_О задании_:
Выпишите из фрагмента страницы дословно отрывок от слов «Его проблема очевидна: у» до слов «себя намного лучше.» включительно.

Разумеется, это сработало, и блистательно. Искуство Дэвида беспрецендентно, и видит Бог, он смог на нем хорошо заработать. Но в личном плане его отстраненность от собственных чувств стоила ему очень дорого.
Его проблема очевидна: у вас просто нет жизни без сильных эмоций. Все, что вы можете предпринять в этом направлении – это разыграть убедительное шоу, но это приведет вас к опасному краю: прямиком к эмоциональной изоляции и все возрастающей паранойе, пока в конце концов, почти наверняка, рано или поздно вы не придете к блестящему открытию, что алкоголь, доп, кок, смэк, лекарства по рецепту – что угодно – позволяют вам чувствовать себя намного лучше.
Да что я здесь делаю, в конце концов, описываю классический случай наркомании?

_Данные упражнения_:
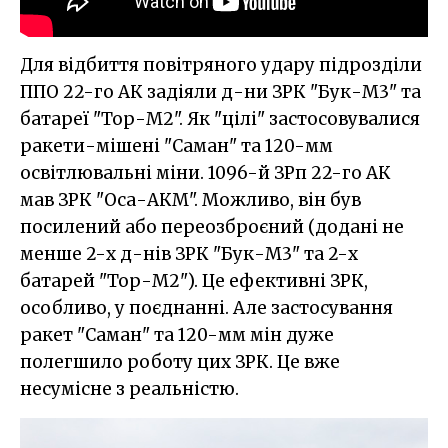
Для відбиття повітряного удару підрозділи
ППО 22-го АК задіяли д-ни ЗРК "Бук-М3" та
батареї "Тор-М2". Як "цілі" застосовувалися
ракети-мішені "Саман" та 120-мм
освітлювальні міни. 1096-й ЗРп 22-го АК
мав ЗРК "Оса-АКМ". Можливо, він був
посилений або переозброєний (додані не
менше 2-х д-нів ЗРК "Бук-М3" та 2-х
батарей "Тор-М2"). Це ефективні ЗРК,
особливо, у поєднанні. Але застосування
ракет "Саман" та 120-мм мін дуже
полегшило роботу цих ЗРК. Це вже
несумісне з реальністю.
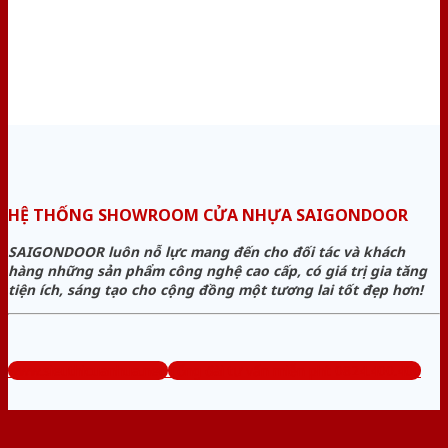
HỆ THỐNG SHOWROOM CỬA NHỰA SAIGONDOOR
SAIGONDOOR luôn nỗ lực mang đến cho đối tác và khách
hàng những sản phẩm công nghệ cao cấp, có giá trị gia tăng
tiện ích, sáng tạo cho cộng đồng một tương lai tốt đẹp hơn!
www.sieuthicuanhua.net
Tổng đài tư vấn miễn phí: 0824.400.400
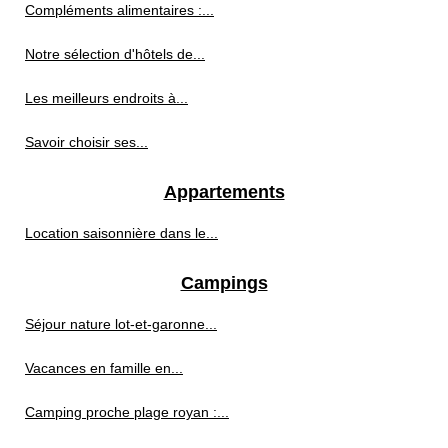
Compléments alimentaires :...
Notre sélection d'hôtels de...
Les meilleurs endroits à...
Savoir choisir ses...
Appartements
Location saisonnière dans le...
Campings
Séjour nature lot-et-garonne...
Vacances en famille en...
Camping proche plage royan :...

_Решение задачи_:
Его проблема очевидна: у вас просто нет жизни без сильных эмоций. Все, что вы можете предпринять в этом направлении – это разыграть убедительное шоу, но это приведет вас к опасному краю: прямиком к эмоциональной изоляции и все возрастающей паранойе, пока в конце концов, почти наверняка, рано или поздно вы не придете к блестящему открытию, что алкоголь, доп, кок, смэк, лекарства по рецепту – что угодно – позволяют вам чувствовать себя намного лучше.